* Parts of the exercise
1. In the text on religion and horror, why does the heroine of The Rapture refuse to take part in the rapture?
2. Write a continuation of the text on apocalypse and horror, starting after its last sentence.

------ Source document

The Rapture (1991) is even clearer. The heroine converts from a depraved, suicidal life to premillennial Christianity. Years later, she takes her daughter to the wilderness to await the rapture. When it does not occur, she kills her daughter to send her to heaven. When she cannot kill herself, matters turn surreal. Either the apocalypse occurs or the heroine imagines it. Refusing to participate in the rapture, she is left behind forever (the last word in the film) because she cannot love a God who let her kill her daughter. Here, stands the alienated individual of modernity before a truly horrifying God.
- For Freud, the uncanny is the revival of ideas— including animism, magic, omnipotent thoughts, involuntary repetition, and ghosts—in anxious situations that modern rationalism normally represses. The ideas sound like a primer for biblical style, at the heart of which stands the overwhelming divine (or the divine sovereignty, if one prefers).
- For Carlos Fuentes, “perfect order is the forerunner of perfect horror” (253).
- See Beal 2002, 89-101, for a discussion of Leviathan in the context of religion and horror. Beal, 71-85, also discusses the Apocalypse as horror as does Pippin1 1999, 78-116.
- Derrida warns that “every language on the apocalypse is also apocalyptic” (1982, 90). In other words, critics often fall into an apocalyptic tone when writing of the dangers of apocalyptic.
- To avoid this peril, Stephen Moore (2006, 119-23) and Catherine Keller (2005, 151) call for non-imperial visions of God. Cf. Crossan’s call for a comic, non-final eschatology (1976, 17-50, 146-49); and Walsh forthcoming.

------------
------ Dataset excerpt

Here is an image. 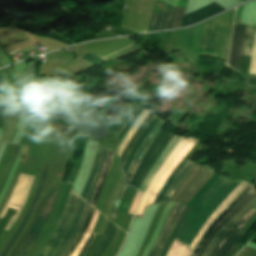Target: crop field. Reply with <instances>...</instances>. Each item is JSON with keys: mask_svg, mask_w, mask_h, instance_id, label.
<instances>
[{"mask_svg": "<svg viewBox=\"0 0 256 256\" xmlns=\"http://www.w3.org/2000/svg\"><path fill=\"white\" fill-rule=\"evenodd\" d=\"M240 182V180L232 182L221 176L194 206L176 238L189 246L203 223ZM177 239H175L167 256H184L187 247L182 245Z\"/></svg>", "mask_w": 256, "mask_h": 256, "instance_id": "crop-field-1", "label": "crop field"}, {"mask_svg": "<svg viewBox=\"0 0 256 256\" xmlns=\"http://www.w3.org/2000/svg\"><path fill=\"white\" fill-rule=\"evenodd\" d=\"M79 199L80 197H78L73 191H71L66 208H65L64 215L62 214L63 217L61 218L57 228L55 229L54 233L50 237L46 246L38 256H51L53 254L62 236L64 235L65 231L67 230L69 224L71 223L75 215V212L78 207Z\"/></svg>", "mask_w": 256, "mask_h": 256, "instance_id": "crop-field-2", "label": "crop field"}, {"mask_svg": "<svg viewBox=\"0 0 256 256\" xmlns=\"http://www.w3.org/2000/svg\"><path fill=\"white\" fill-rule=\"evenodd\" d=\"M57 189L47 193L43 206L36 217L35 221L33 222L24 242L16 251L13 256H24L30 247L35 242L36 238L38 237L39 233L41 232L47 218L49 217L52 206L56 197Z\"/></svg>", "mask_w": 256, "mask_h": 256, "instance_id": "crop-field-3", "label": "crop field"}, {"mask_svg": "<svg viewBox=\"0 0 256 256\" xmlns=\"http://www.w3.org/2000/svg\"><path fill=\"white\" fill-rule=\"evenodd\" d=\"M186 3L187 0H180L178 7L185 8ZM176 9L177 8L174 6L168 5L157 0L152 14L148 32L171 28L176 13Z\"/></svg>", "mask_w": 256, "mask_h": 256, "instance_id": "crop-field-4", "label": "crop field"}, {"mask_svg": "<svg viewBox=\"0 0 256 256\" xmlns=\"http://www.w3.org/2000/svg\"><path fill=\"white\" fill-rule=\"evenodd\" d=\"M33 177L26 176V175H20L18 182L14 188V191L10 197V200L1 214L0 218H2L7 210L8 207L17 209V213L13 215L8 223V225L5 227V230H9L15 219L17 218L25 200L27 197V194L29 192L31 183H32Z\"/></svg>", "mask_w": 256, "mask_h": 256, "instance_id": "crop-field-5", "label": "crop field"}, {"mask_svg": "<svg viewBox=\"0 0 256 256\" xmlns=\"http://www.w3.org/2000/svg\"><path fill=\"white\" fill-rule=\"evenodd\" d=\"M169 136H170V134H167L161 130L159 132V134L155 137V139L150 144L142 162L140 163V165L138 166V168L136 169V171L134 173V176L130 182L131 186L136 187L140 178L146 171L147 167L149 166V164L151 163V161L153 160V158L158 153V151L162 147L163 143Z\"/></svg>", "mask_w": 256, "mask_h": 256, "instance_id": "crop-field-6", "label": "crop field"}, {"mask_svg": "<svg viewBox=\"0 0 256 256\" xmlns=\"http://www.w3.org/2000/svg\"><path fill=\"white\" fill-rule=\"evenodd\" d=\"M246 25L234 24L228 65L239 71Z\"/></svg>", "mask_w": 256, "mask_h": 256, "instance_id": "crop-field-7", "label": "crop field"}, {"mask_svg": "<svg viewBox=\"0 0 256 256\" xmlns=\"http://www.w3.org/2000/svg\"><path fill=\"white\" fill-rule=\"evenodd\" d=\"M47 171H48V165L44 164L43 166V171H42V175H41V178L39 180V183L36 187V190H35V194H34V197L32 199V202L30 204V208L28 209L24 219L22 220V222L20 223V225L17 227L15 233L12 235V237L8 240V242L5 244L4 248L2 249L1 253H0V256H5L9 249L11 248V246L13 245L14 241L16 240V238L18 237L20 231L22 230L24 224L26 223L27 219L29 218L33 208L35 207L37 201H38V198H39V195L42 191V188H43V184H44V181L46 179V175H47Z\"/></svg>", "mask_w": 256, "mask_h": 256, "instance_id": "crop-field-8", "label": "crop field"}, {"mask_svg": "<svg viewBox=\"0 0 256 256\" xmlns=\"http://www.w3.org/2000/svg\"><path fill=\"white\" fill-rule=\"evenodd\" d=\"M190 139H181L179 144L176 146L174 151L171 153V155L168 157V159L165 161V163L162 165V167L159 169L158 173L156 174L155 178L153 181L150 183V185L147 187L146 192L138 206V210L136 214H142L144 207L147 203V200L154 189L155 185L159 181L160 177L162 174L165 172L169 164L172 162V160L175 158V156L178 154V152L182 149V147L189 141Z\"/></svg>", "mask_w": 256, "mask_h": 256, "instance_id": "crop-field-9", "label": "crop field"}, {"mask_svg": "<svg viewBox=\"0 0 256 256\" xmlns=\"http://www.w3.org/2000/svg\"><path fill=\"white\" fill-rule=\"evenodd\" d=\"M224 10H226V9L220 7L219 5H217L213 2L210 5L202 8V9H199V10L194 11L188 15H185L183 18L181 27L197 23V22L202 21L206 18H209L215 14H218Z\"/></svg>", "mask_w": 256, "mask_h": 256, "instance_id": "crop-field-10", "label": "crop field"}, {"mask_svg": "<svg viewBox=\"0 0 256 256\" xmlns=\"http://www.w3.org/2000/svg\"><path fill=\"white\" fill-rule=\"evenodd\" d=\"M197 142V140H193L191 139L184 147L183 149L180 151V153L176 156V158L173 160V162L170 164V166L168 167V169L166 170V172L163 174V176L161 177L160 181L158 182V184L156 185L154 191L152 192L147 205L153 204L156 195L158 193V191L160 190V188L162 187L163 183L165 182V180L167 179V177L170 175V173L175 169V167L178 165V163L185 157V155L190 151V149L195 145V143ZM146 205V206H147Z\"/></svg>", "mask_w": 256, "mask_h": 256, "instance_id": "crop-field-11", "label": "crop field"}, {"mask_svg": "<svg viewBox=\"0 0 256 256\" xmlns=\"http://www.w3.org/2000/svg\"><path fill=\"white\" fill-rule=\"evenodd\" d=\"M253 187L249 184L241 193H239L236 198L227 206V208L220 214V216L211 224V226L206 230L201 240L195 247L193 253L196 256L199 252L202 244L211 234L213 229L219 224V222L232 210V208L252 189Z\"/></svg>", "mask_w": 256, "mask_h": 256, "instance_id": "crop-field-12", "label": "crop field"}, {"mask_svg": "<svg viewBox=\"0 0 256 256\" xmlns=\"http://www.w3.org/2000/svg\"><path fill=\"white\" fill-rule=\"evenodd\" d=\"M247 185H248V183L242 181L240 183V185L229 195V197L216 209V211L212 214V216L204 223V225H203L202 229L200 230L199 234L197 235V237L194 239V241L189 246L192 249V251H193L194 247L196 246V244L198 243L201 236L203 235L204 231L218 217V215L226 208V206L233 200V198L239 192H241Z\"/></svg>", "mask_w": 256, "mask_h": 256, "instance_id": "crop-field-13", "label": "crop field"}, {"mask_svg": "<svg viewBox=\"0 0 256 256\" xmlns=\"http://www.w3.org/2000/svg\"><path fill=\"white\" fill-rule=\"evenodd\" d=\"M256 196V192L254 188L233 208V210L221 221V223L214 229L212 234L209 236V238L205 241L203 244L199 254L197 256H202L204 250L208 246L209 242L213 238V236L216 234V232L223 227L232 217H234L251 199H253Z\"/></svg>", "mask_w": 256, "mask_h": 256, "instance_id": "crop-field-14", "label": "crop field"}, {"mask_svg": "<svg viewBox=\"0 0 256 256\" xmlns=\"http://www.w3.org/2000/svg\"><path fill=\"white\" fill-rule=\"evenodd\" d=\"M254 199L251 200L231 221H229L223 228H221L218 233L214 236L212 241L210 242L209 246L205 250L203 256H209L213 247L216 245V243L219 241L221 236L227 232L237 221H239L254 205H255Z\"/></svg>", "mask_w": 256, "mask_h": 256, "instance_id": "crop-field-15", "label": "crop field"}, {"mask_svg": "<svg viewBox=\"0 0 256 256\" xmlns=\"http://www.w3.org/2000/svg\"><path fill=\"white\" fill-rule=\"evenodd\" d=\"M165 122L164 121H160L158 123V125L153 129V131L149 134V136L146 138V140L143 142L139 152L137 153V155L135 156L132 166L125 178V182L129 183L135 169L137 168L140 160L142 159V157L144 156L149 144L151 143V141L154 139V137L157 135V133L160 131V128L163 126Z\"/></svg>", "mask_w": 256, "mask_h": 256, "instance_id": "crop-field-16", "label": "crop field"}, {"mask_svg": "<svg viewBox=\"0 0 256 256\" xmlns=\"http://www.w3.org/2000/svg\"><path fill=\"white\" fill-rule=\"evenodd\" d=\"M256 212V206L253 207L233 228H231L217 243L215 246L212 254L210 256H218L223 246L230 240V238L236 234L241 227L249 221V219L254 215Z\"/></svg>", "mask_w": 256, "mask_h": 256, "instance_id": "crop-field-17", "label": "crop field"}, {"mask_svg": "<svg viewBox=\"0 0 256 256\" xmlns=\"http://www.w3.org/2000/svg\"><path fill=\"white\" fill-rule=\"evenodd\" d=\"M180 139V136L175 135L172 140L169 142V144L167 145V147L164 149V151L162 152V154L160 155V157L157 159V161L155 162V164L153 165L152 169L150 170V172L148 173V175L146 176V178L144 179V181L142 182L141 186L139 187V191L143 192V190L147 187L148 183L150 182V180L152 179L153 175L155 174V172L157 171V169L159 168V166L163 163V161L166 159V157L168 156V154L170 153V151L173 149V147L177 144L178 140Z\"/></svg>", "mask_w": 256, "mask_h": 256, "instance_id": "crop-field-18", "label": "crop field"}, {"mask_svg": "<svg viewBox=\"0 0 256 256\" xmlns=\"http://www.w3.org/2000/svg\"><path fill=\"white\" fill-rule=\"evenodd\" d=\"M160 119H158L156 116L151 120V122L147 125V127L144 129V131L141 133L139 139L137 140L136 144L134 145L132 151L130 152L128 158L126 159L123 169L122 171L124 172V174L126 175L132 160L137 152V150L139 149L140 145L142 144V142L144 141V139L146 138V136L149 134V132L152 130V128L157 124V122Z\"/></svg>", "mask_w": 256, "mask_h": 256, "instance_id": "crop-field-19", "label": "crop field"}, {"mask_svg": "<svg viewBox=\"0 0 256 256\" xmlns=\"http://www.w3.org/2000/svg\"><path fill=\"white\" fill-rule=\"evenodd\" d=\"M84 201L81 199L80 200V204H79V208H78V211L71 223V225L69 226L68 230L66 231L60 245L58 246V248L56 249V251L54 252V254L52 256H58L59 253L61 252V250L63 249V247L65 246L66 242L68 241L69 237L71 236L77 222H78V219L82 213V210H83V206H84Z\"/></svg>", "mask_w": 256, "mask_h": 256, "instance_id": "crop-field-20", "label": "crop field"}, {"mask_svg": "<svg viewBox=\"0 0 256 256\" xmlns=\"http://www.w3.org/2000/svg\"><path fill=\"white\" fill-rule=\"evenodd\" d=\"M155 116L154 113L150 112L149 115L146 117V119L144 120V122L141 124V126L139 127V129L136 131V133L133 135V137L131 138L130 142L128 143L127 147L125 148V150L122 152L121 154V161H122V165L125 161V159L127 158L132 146L134 145V143L136 142V140L138 139L140 133L142 132V130L145 128V126L150 122V120Z\"/></svg>", "mask_w": 256, "mask_h": 256, "instance_id": "crop-field-21", "label": "crop field"}, {"mask_svg": "<svg viewBox=\"0 0 256 256\" xmlns=\"http://www.w3.org/2000/svg\"><path fill=\"white\" fill-rule=\"evenodd\" d=\"M149 113V111L144 110L142 112V114L138 117V119L136 120V122L134 123V125L131 127V129L129 130V132L126 134V136L124 137V139L122 140V142L120 143L119 147H118V151H119V157L121 152L123 151V149L126 147L128 141L130 140V138L132 137V135L135 133V131L138 129V127L140 126V124L142 123V121L145 119V117L147 116V114Z\"/></svg>", "mask_w": 256, "mask_h": 256, "instance_id": "crop-field-22", "label": "crop field"}, {"mask_svg": "<svg viewBox=\"0 0 256 256\" xmlns=\"http://www.w3.org/2000/svg\"><path fill=\"white\" fill-rule=\"evenodd\" d=\"M201 169V166L195 165L189 173L184 177V179L181 181L177 189L175 190L173 196L171 197L170 201L175 202L177 197L180 195V193L183 191V189L187 186V184L191 181V179L197 174V172Z\"/></svg>", "mask_w": 256, "mask_h": 256, "instance_id": "crop-field-23", "label": "crop field"}, {"mask_svg": "<svg viewBox=\"0 0 256 256\" xmlns=\"http://www.w3.org/2000/svg\"><path fill=\"white\" fill-rule=\"evenodd\" d=\"M188 160L183 159L182 162L177 166V168L174 170V172L171 174V176L168 178V180L165 182L163 188L161 189L156 201L160 202L172 182L175 180V178L178 176V174L181 172V170L184 168V166L187 164ZM164 198V197H163ZM163 200V199H162Z\"/></svg>", "mask_w": 256, "mask_h": 256, "instance_id": "crop-field-24", "label": "crop field"}, {"mask_svg": "<svg viewBox=\"0 0 256 256\" xmlns=\"http://www.w3.org/2000/svg\"><path fill=\"white\" fill-rule=\"evenodd\" d=\"M113 154H114V151L110 150V152H109V154L107 156V161H106L105 168H104L103 173H102V175H101V177H100V179H99V181H98V183L96 185V188H95V191H94L91 203H90V205L93 206V207L95 206V202H96L97 196L99 194L100 188H101L102 183L104 181V178H105V176L107 174V171H108V169L110 167V164H111V162L113 160Z\"/></svg>", "mask_w": 256, "mask_h": 256, "instance_id": "crop-field-25", "label": "crop field"}, {"mask_svg": "<svg viewBox=\"0 0 256 256\" xmlns=\"http://www.w3.org/2000/svg\"><path fill=\"white\" fill-rule=\"evenodd\" d=\"M108 150H109L108 148H105V147L103 148V152H102V155H101V159H100V162H99V165H98L97 172L95 174L93 183H92V185H91V187H90V189L88 191V194H87L86 201L88 203H90V200H91V197H92V194H93L96 182H97V180H98L99 176L101 175L102 170L104 168L105 160H106V156H107Z\"/></svg>", "mask_w": 256, "mask_h": 256, "instance_id": "crop-field-26", "label": "crop field"}, {"mask_svg": "<svg viewBox=\"0 0 256 256\" xmlns=\"http://www.w3.org/2000/svg\"><path fill=\"white\" fill-rule=\"evenodd\" d=\"M210 169V167L204 165L199 173L193 178V180L188 184V186L181 193L179 198L176 200L178 203H182L188 193L193 189V187L198 183V181L203 177V175Z\"/></svg>", "mask_w": 256, "mask_h": 256, "instance_id": "crop-field-27", "label": "crop field"}, {"mask_svg": "<svg viewBox=\"0 0 256 256\" xmlns=\"http://www.w3.org/2000/svg\"><path fill=\"white\" fill-rule=\"evenodd\" d=\"M179 207H180V204L174 203V205H173V207H172V209H171V211H170V214H169L168 218L166 219V221H165V223H164V225H163V227H162V229H161V231H160V233H159V235H158V237H157V240H156V242L154 243V245H153L151 251L149 252L148 256H149L153 251H155V250L157 249V247H158V245H159V243H160V241H161V239H162V237H163V235H164V233H165V231H166V229H167L169 223L171 222V220H172L174 214H176V212H177V210L179 209Z\"/></svg>", "mask_w": 256, "mask_h": 256, "instance_id": "crop-field-28", "label": "crop field"}, {"mask_svg": "<svg viewBox=\"0 0 256 256\" xmlns=\"http://www.w3.org/2000/svg\"><path fill=\"white\" fill-rule=\"evenodd\" d=\"M88 210H89V205L87 203H85V207H84V211H83V214L76 226V229L74 231V233L72 234V236L70 237L69 241L67 242L66 246L64 247L63 251L61 252V254L59 256H64L67 252V250L69 249V247L71 246V244L73 243L74 239L76 238L79 230L81 229V227L83 226L84 224V221H85V218L87 216V213H88Z\"/></svg>", "mask_w": 256, "mask_h": 256, "instance_id": "crop-field-29", "label": "crop field"}, {"mask_svg": "<svg viewBox=\"0 0 256 256\" xmlns=\"http://www.w3.org/2000/svg\"><path fill=\"white\" fill-rule=\"evenodd\" d=\"M102 148L101 146H98L97 147V151H96V154H95V157H94V161H93V165H92V169H91V173H90V176L82 190V194H81V197L82 198H86V194H87V190L93 180V177H94V174L96 172V168H97V164H98V161H99V158H100V155H101V151H102Z\"/></svg>", "mask_w": 256, "mask_h": 256, "instance_id": "crop-field-30", "label": "crop field"}, {"mask_svg": "<svg viewBox=\"0 0 256 256\" xmlns=\"http://www.w3.org/2000/svg\"><path fill=\"white\" fill-rule=\"evenodd\" d=\"M126 103L122 102L120 99H116V101L113 103V105L110 107V109L105 114L109 122L112 123L117 118L119 113L122 111V109L125 107Z\"/></svg>", "mask_w": 256, "mask_h": 256, "instance_id": "crop-field-31", "label": "crop field"}, {"mask_svg": "<svg viewBox=\"0 0 256 256\" xmlns=\"http://www.w3.org/2000/svg\"><path fill=\"white\" fill-rule=\"evenodd\" d=\"M94 212V208L90 207V210H89V214H88V217L86 219V222H85V225L82 227L80 233L78 234L75 242L73 243V245L71 246V248L69 249V251L67 252V254L65 256H70L74 250L76 249V247L78 246L80 240L82 239L83 235L85 234L88 226H89V223L91 221V217H92V214Z\"/></svg>", "mask_w": 256, "mask_h": 256, "instance_id": "crop-field-32", "label": "crop field"}, {"mask_svg": "<svg viewBox=\"0 0 256 256\" xmlns=\"http://www.w3.org/2000/svg\"><path fill=\"white\" fill-rule=\"evenodd\" d=\"M184 207L185 206L181 205L180 209L178 210L177 214L175 215L173 221L171 222V224H170V226H169V228H168V230H167V232H166V234H165V236H164V238H163V240H162V242L160 244L161 247H164V245H165V243H166V241H167L171 231L173 230L174 226L177 224V222H178V220H179V218H180V216L182 214V211H183ZM161 247H158V249H157V251H156L154 256H159L160 255V253H161V251L163 249Z\"/></svg>", "mask_w": 256, "mask_h": 256, "instance_id": "crop-field-33", "label": "crop field"}, {"mask_svg": "<svg viewBox=\"0 0 256 256\" xmlns=\"http://www.w3.org/2000/svg\"><path fill=\"white\" fill-rule=\"evenodd\" d=\"M195 163L189 161V163L187 164V166L184 168V170L180 173V175L177 177V179L174 181V183L172 184V186L170 187L169 191L167 192L163 202H168L170 197L172 196L174 190L176 189V187L178 186V184L180 183V181L183 179V177L186 175V173L191 169V167L194 165Z\"/></svg>", "mask_w": 256, "mask_h": 256, "instance_id": "crop-field-34", "label": "crop field"}, {"mask_svg": "<svg viewBox=\"0 0 256 256\" xmlns=\"http://www.w3.org/2000/svg\"><path fill=\"white\" fill-rule=\"evenodd\" d=\"M214 174L212 168L204 175V177L200 180V182L195 186V188L190 192V194L183 201L184 204H187L190 199L195 195L198 189ZM200 190V189H199Z\"/></svg>", "mask_w": 256, "mask_h": 256, "instance_id": "crop-field-35", "label": "crop field"}, {"mask_svg": "<svg viewBox=\"0 0 256 256\" xmlns=\"http://www.w3.org/2000/svg\"><path fill=\"white\" fill-rule=\"evenodd\" d=\"M242 238L240 232H238L223 248L219 256H226L236 243Z\"/></svg>", "mask_w": 256, "mask_h": 256, "instance_id": "crop-field-36", "label": "crop field"}, {"mask_svg": "<svg viewBox=\"0 0 256 256\" xmlns=\"http://www.w3.org/2000/svg\"><path fill=\"white\" fill-rule=\"evenodd\" d=\"M126 184L123 182V184L121 185L120 189L118 190L117 194H116V197H115V201H114V205H113V208L111 210V213H110V217L109 219L113 222L114 221V217H115V213H116V208H117V205L120 201V198L123 194V191L124 189L126 188Z\"/></svg>", "mask_w": 256, "mask_h": 256, "instance_id": "crop-field-37", "label": "crop field"}, {"mask_svg": "<svg viewBox=\"0 0 256 256\" xmlns=\"http://www.w3.org/2000/svg\"><path fill=\"white\" fill-rule=\"evenodd\" d=\"M138 108V105L134 104V106L132 107V109L130 110V112L127 114V116L125 117V119L119 124V126L116 128V130L114 131L116 137L117 135L120 133V131L123 129V127L129 122V120L134 116L136 110Z\"/></svg>", "mask_w": 256, "mask_h": 256, "instance_id": "crop-field-38", "label": "crop field"}, {"mask_svg": "<svg viewBox=\"0 0 256 256\" xmlns=\"http://www.w3.org/2000/svg\"><path fill=\"white\" fill-rule=\"evenodd\" d=\"M144 110V107L140 106L135 116L130 120V122L125 126V128L122 130V132L117 137L118 139L122 140V138L125 136V134L128 132L130 127L133 125L137 117L141 114V112Z\"/></svg>", "mask_w": 256, "mask_h": 256, "instance_id": "crop-field-39", "label": "crop field"}, {"mask_svg": "<svg viewBox=\"0 0 256 256\" xmlns=\"http://www.w3.org/2000/svg\"><path fill=\"white\" fill-rule=\"evenodd\" d=\"M249 73L256 75V32H255V35H254V42H253V49H252V56H251V63H250Z\"/></svg>", "mask_w": 256, "mask_h": 256, "instance_id": "crop-field-40", "label": "crop field"}, {"mask_svg": "<svg viewBox=\"0 0 256 256\" xmlns=\"http://www.w3.org/2000/svg\"><path fill=\"white\" fill-rule=\"evenodd\" d=\"M82 59H84L85 61L89 62L90 64H92L94 66L102 64L104 62H107V61L103 60L102 58H100L94 54H91V53L85 55Z\"/></svg>", "mask_w": 256, "mask_h": 256, "instance_id": "crop-field-41", "label": "crop field"}, {"mask_svg": "<svg viewBox=\"0 0 256 256\" xmlns=\"http://www.w3.org/2000/svg\"><path fill=\"white\" fill-rule=\"evenodd\" d=\"M118 227H116L115 225L113 226V229L109 235V237L107 238L106 242L104 243V245L102 246V248L100 249L99 253L97 254V256H101L103 254V252L105 251V249L107 248V246L110 244V242L112 241V239L114 238V236L116 235L117 231H118Z\"/></svg>", "mask_w": 256, "mask_h": 256, "instance_id": "crop-field-42", "label": "crop field"}, {"mask_svg": "<svg viewBox=\"0 0 256 256\" xmlns=\"http://www.w3.org/2000/svg\"><path fill=\"white\" fill-rule=\"evenodd\" d=\"M185 9L178 8L172 28L180 27Z\"/></svg>", "mask_w": 256, "mask_h": 256, "instance_id": "crop-field-43", "label": "crop field"}, {"mask_svg": "<svg viewBox=\"0 0 256 256\" xmlns=\"http://www.w3.org/2000/svg\"><path fill=\"white\" fill-rule=\"evenodd\" d=\"M173 137V134L166 140L165 144L163 145V147L161 148V150L159 151V153L156 155V157L154 158V160L152 161V163L150 164V166L148 167L147 171L145 172V174L143 175V177L141 178L137 189L139 187V185L141 184L143 178L145 177V175L147 174V172L150 170V168L152 167L153 163L156 161V159L158 158V156L160 155V153L162 152V150L165 148V146L167 145V143L170 141V139Z\"/></svg>", "mask_w": 256, "mask_h": 256, "instance_id": "crop-field-44", "label": "crop field"}, {"mask_svg": "<svg viewBox=\"0 0 256 256\" xmlns=\"http://www.w3.org/2000/svg\"><path fill=\"white\" fill-rule=\"evenodd\" d=\"M95 234L94 233H91L90 237L88 238L85 246L83 247V249L80 251L79 255L78 256H83L85 251L87 250L88 246L90 245L91 241L93 240Z\"/></svg>", "mask_w": 256, "mask_h": 256, "instance_id": "crop-field-45", "label": "crop field"}, {"mask_svg": "<svg viewBox=\"0 0 256 256\" xmlns=\"http://www.w3.org/2000/svg\"><path fill=\"white\" fill-rule=\"evenodd\" d=\"M114 100H115V98L110 97L109 100L106 102V104L103 106V108L101 110L103 111L104 114L107 111V109L109 108V106L113 103Z\"/></svg>", "mask_w": 256, "mask_h": 256, "instance_id": "crop-field-46", "label": "crop field"}, {"mask_svg": "<svg viewBox=\"0 0 256 256\" xmlns=\"http://www.w3.org/2000/svg\"><path fill=\"white\" fill-rule=\"evenodd\" d=\"M241 248L242 246L236 244V246L232 249V251L228 254V256H234Z\"/></svg>", "mask_w": 256, "mask_h": 256, "instance_id": "crop-field-47", "label": "crop field"}, {"mask_svg": "<svg viewBox=\"0 0 256 256\" xmlns=\"http://www.w3.org/2000/svg\"><path fill=\"white\" fill-rule=\"evenodd\" d=\"M191 253H192L191 250L188 249V251L186 252L185 256H189Z\"/></svg>", "mask_w": 256, "mask_h": 256, "instance_id": "crop-field-48", "label": "crop field"}, {"mask_svg": "<svg viewBox=\"0 0 256 256\" xmlns=\"http://www.w3.org/2000/svg\"><path fill=\"white\" fill-rule=\"evenodd\" d=\"M242 2L245 1V0H241Z\"/></svg>", "mask_w": 256, "mask_h": 256, "instance_id": "crop-field-49", "label": "crop field"}, {"mask_svg": "<svg viewBox=\"0 0 256 256\" xmlns=\"http://www.w3.org/2000/svg\"><path fill=\"white\" fill-rule=\"evenodd\" d=\"M191 256H193V254H191Z\"/></svg>", "mask_w": 256, "mask_h": 256, "instance_id": "crop-field-50", "label": "crop field"}]
</instances>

------------

* Answers for the exercise
1. She cannot love a God who let her kill her daughter.

2.
- Frailty (2001) displays the horror of consuming visions. The film’s protagonist offers to identify the God’s Hand Killer for an FBI agent and explains this serial killer’s creation by a father who believed God had appointed the family as apocalyptic demon slayers. Ultimately, however, the film reveals the protagonist to be the father’s successor in the demon-slaying business and the FBI agent to be the last demon (in the film’s action). While the audience may not accept the protagonist’s view of reality (it is only a horror movie), the audience has little room to deviate. See Walsh 2010, 39-49. With the Book of Revelation and its many true believers, matters are far more imperial and serious. See Walsh forthcoming.
- The perplexing Southland Tales (2006), by the director of Donnie Darko, is more comic. Despite various apocalypses and a narrator who quotes Revelation repeatedly while standing guard on Southland’s borders (apocalyptically enforcing community borders), one character, who has dual personas (Roland and Ronald Taverner) because of a rift in time, meets and forgives himself in the film’s apocalyptic climax. Self-forgiveness subverts the guilt induced by the policing super-ego. Does self-forgiveness, then, subvert apocalypse? See Quinby forthcoming.